=== Task objective ===
Any pictures in the records below must be left out when you repeat the lines from the line containing "right knee: (14, 613)" through the line containing "left ear: (109, 109)" exactly.

Material to process Block Start

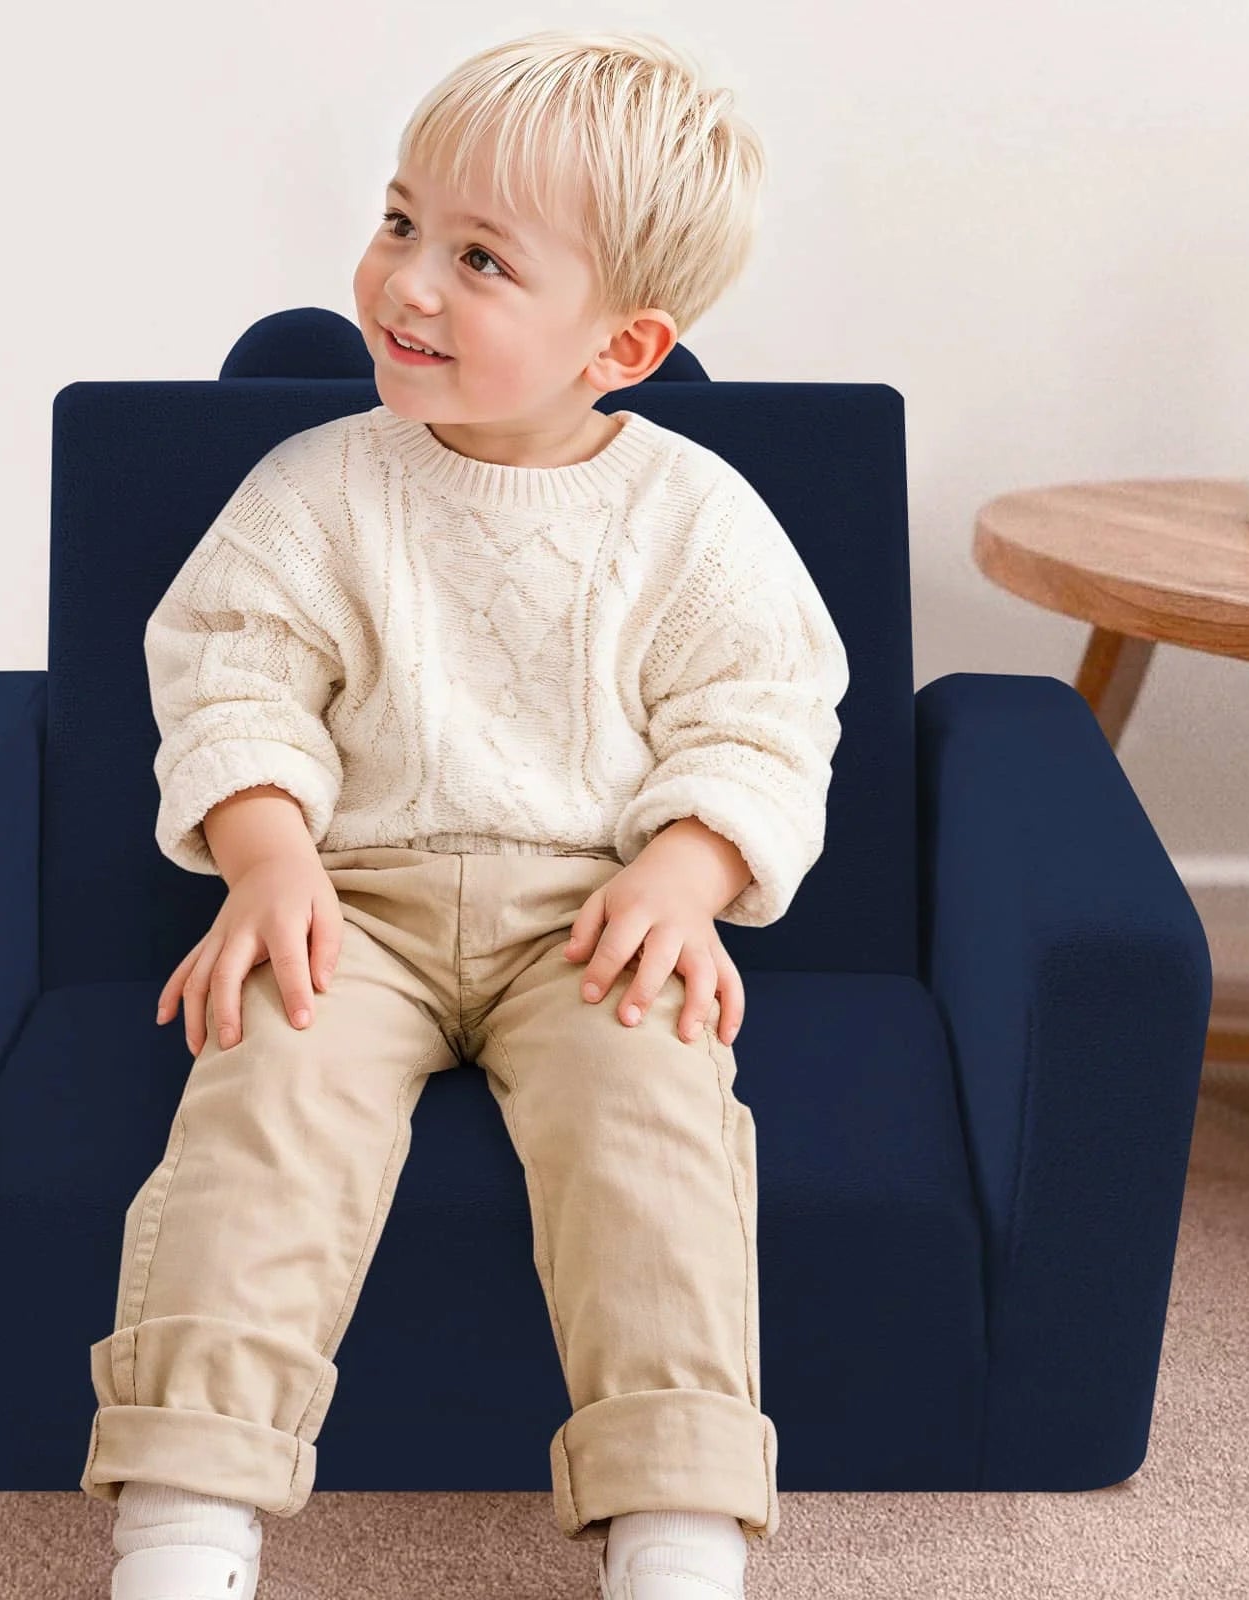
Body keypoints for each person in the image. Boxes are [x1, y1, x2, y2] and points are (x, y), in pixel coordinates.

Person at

Material to process Block End
Material to process Block Start

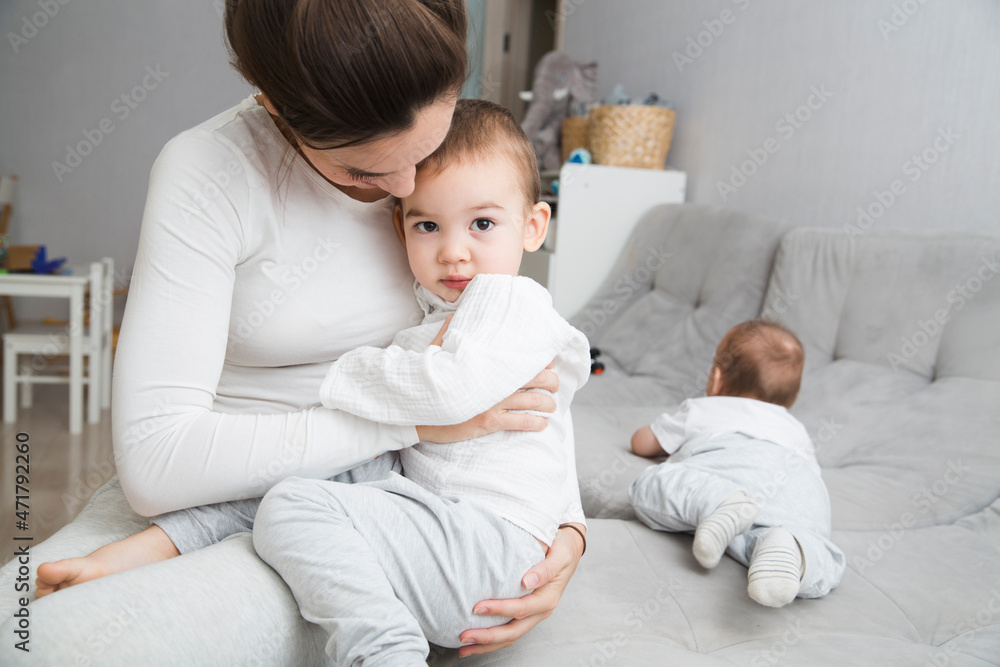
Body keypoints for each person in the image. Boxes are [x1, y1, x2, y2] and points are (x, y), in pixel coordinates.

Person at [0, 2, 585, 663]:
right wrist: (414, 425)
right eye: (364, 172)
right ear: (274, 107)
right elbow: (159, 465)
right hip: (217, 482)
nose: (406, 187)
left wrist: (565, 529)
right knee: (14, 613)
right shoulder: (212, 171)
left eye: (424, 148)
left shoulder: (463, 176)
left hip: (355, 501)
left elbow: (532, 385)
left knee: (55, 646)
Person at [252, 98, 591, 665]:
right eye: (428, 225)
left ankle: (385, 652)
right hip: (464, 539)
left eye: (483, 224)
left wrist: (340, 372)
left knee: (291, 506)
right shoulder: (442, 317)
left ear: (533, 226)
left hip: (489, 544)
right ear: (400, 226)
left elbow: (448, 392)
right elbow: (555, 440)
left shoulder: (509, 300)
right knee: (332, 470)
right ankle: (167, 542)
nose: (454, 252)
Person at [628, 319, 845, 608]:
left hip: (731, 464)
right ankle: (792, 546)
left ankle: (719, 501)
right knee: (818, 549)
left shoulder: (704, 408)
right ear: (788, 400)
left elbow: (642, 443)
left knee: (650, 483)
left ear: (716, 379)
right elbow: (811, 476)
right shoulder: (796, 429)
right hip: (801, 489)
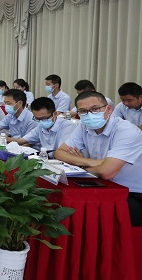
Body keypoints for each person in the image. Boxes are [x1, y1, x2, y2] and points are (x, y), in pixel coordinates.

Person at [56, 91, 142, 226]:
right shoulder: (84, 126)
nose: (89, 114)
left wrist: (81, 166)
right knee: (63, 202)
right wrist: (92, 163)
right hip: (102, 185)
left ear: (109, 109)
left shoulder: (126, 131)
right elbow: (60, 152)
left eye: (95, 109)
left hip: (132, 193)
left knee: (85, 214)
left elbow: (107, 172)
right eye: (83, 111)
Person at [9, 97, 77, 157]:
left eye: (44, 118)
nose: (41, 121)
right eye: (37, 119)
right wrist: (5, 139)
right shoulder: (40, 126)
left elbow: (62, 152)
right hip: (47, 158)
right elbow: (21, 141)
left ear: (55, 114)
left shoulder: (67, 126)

Material to process Block End
Material to process Block Start

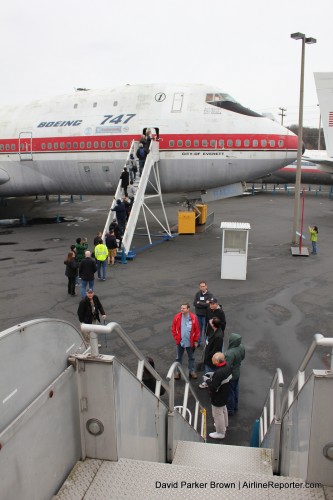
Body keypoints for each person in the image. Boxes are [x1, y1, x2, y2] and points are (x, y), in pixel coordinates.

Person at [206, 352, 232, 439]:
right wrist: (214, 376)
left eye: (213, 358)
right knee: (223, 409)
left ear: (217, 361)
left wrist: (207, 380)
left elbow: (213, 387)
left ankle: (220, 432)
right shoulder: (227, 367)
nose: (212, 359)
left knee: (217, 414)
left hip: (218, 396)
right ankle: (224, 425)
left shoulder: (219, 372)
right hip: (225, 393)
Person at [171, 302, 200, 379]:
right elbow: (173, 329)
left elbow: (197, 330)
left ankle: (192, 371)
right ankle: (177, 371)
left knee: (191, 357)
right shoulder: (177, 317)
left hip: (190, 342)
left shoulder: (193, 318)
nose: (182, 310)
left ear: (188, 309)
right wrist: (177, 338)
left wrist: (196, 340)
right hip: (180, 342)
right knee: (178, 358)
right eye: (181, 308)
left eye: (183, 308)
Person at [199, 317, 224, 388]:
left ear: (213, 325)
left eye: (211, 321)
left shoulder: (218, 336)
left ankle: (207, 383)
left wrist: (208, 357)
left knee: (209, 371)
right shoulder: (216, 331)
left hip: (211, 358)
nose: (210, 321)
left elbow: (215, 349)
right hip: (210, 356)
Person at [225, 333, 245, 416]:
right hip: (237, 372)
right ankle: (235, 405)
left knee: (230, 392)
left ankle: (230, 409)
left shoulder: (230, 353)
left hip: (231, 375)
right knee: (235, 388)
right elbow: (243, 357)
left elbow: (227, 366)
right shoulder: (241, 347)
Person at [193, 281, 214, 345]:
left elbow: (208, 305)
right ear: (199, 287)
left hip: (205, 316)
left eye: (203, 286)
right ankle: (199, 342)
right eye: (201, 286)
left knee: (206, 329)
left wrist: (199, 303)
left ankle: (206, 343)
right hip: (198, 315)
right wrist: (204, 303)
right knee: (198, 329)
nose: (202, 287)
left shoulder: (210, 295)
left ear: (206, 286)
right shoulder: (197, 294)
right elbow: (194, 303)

Material to process Block End

=== Solution to this problem ===
right knee: (14, 613)
right shoulder: (212, 171)
left eye: (424, 148)
left shoulder: (463, 176)
left hip: (355, 501)
left elbow: (532, 385)
left knee: (55, 646)
Person at [252, 98, 591, 665]:
right eye: (428, 225)
left ankle: (385, 652)
right hip: (464, 539)
left eye: (483, 224)
left wrist: (340, 372)
left knee: (291, 506)
right shoulder: (442, 317)
left ear: (533, 226)
left hip: (489, 544)
right ear: (400, 226)
left elbow: (448, 392)
right elbow: (555, 440)
left shoulder: (509, 300)
right knee: (332, 470)
right ankle: (167, 542)
nose: (454, 252)
Person at [628, 319, 845, 608]:
left hip: (731, 464)
right ankle: (792, 546)
left ankle: (719, 501)
right knee: (818, 549)
left shoulder: (704, 408)
right ear: (788, 400)
left elbow: (642, 443)
left knee: (650, 483)
left ear: (716, 379)
right elbow: (811, 476)
right shoulder: (796, 429)
right hip: (801, 489)
Body keypoints for each person in the image. Boxes are [x1, y1, x2, y2] and points are (x, y), in pixel coordinates.

Person at [56, 91, 142, 226]:
right shoulder: (84, 126)
nose: (89, 114)
left wrist: (81, 166)
right knee: (63, 202)
right wrist: (92, 163)
right hip: (102, 185)
left ear: (109, 109)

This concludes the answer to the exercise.